--- THE DATA ---
↓↓↓

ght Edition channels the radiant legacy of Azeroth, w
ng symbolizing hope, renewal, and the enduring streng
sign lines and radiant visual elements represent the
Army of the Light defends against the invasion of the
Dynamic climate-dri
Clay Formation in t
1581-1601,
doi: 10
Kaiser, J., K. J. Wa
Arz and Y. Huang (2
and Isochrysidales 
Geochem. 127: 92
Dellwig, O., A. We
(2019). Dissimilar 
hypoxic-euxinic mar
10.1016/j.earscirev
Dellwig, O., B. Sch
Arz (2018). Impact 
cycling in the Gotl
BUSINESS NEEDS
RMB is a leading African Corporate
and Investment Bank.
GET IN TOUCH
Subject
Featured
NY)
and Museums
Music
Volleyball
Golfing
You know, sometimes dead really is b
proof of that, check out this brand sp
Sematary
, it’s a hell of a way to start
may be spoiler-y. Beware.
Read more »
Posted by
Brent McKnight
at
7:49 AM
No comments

↑↑↑

--- WORK TASK ---
Please show the lines in the entries above that hold the string "radiant".

--- RESPONSE FOR THIS EXERCISE ---
ght Edition channels the radiant legacy of Azeroth, w
sign lines and radiant visual elements represent the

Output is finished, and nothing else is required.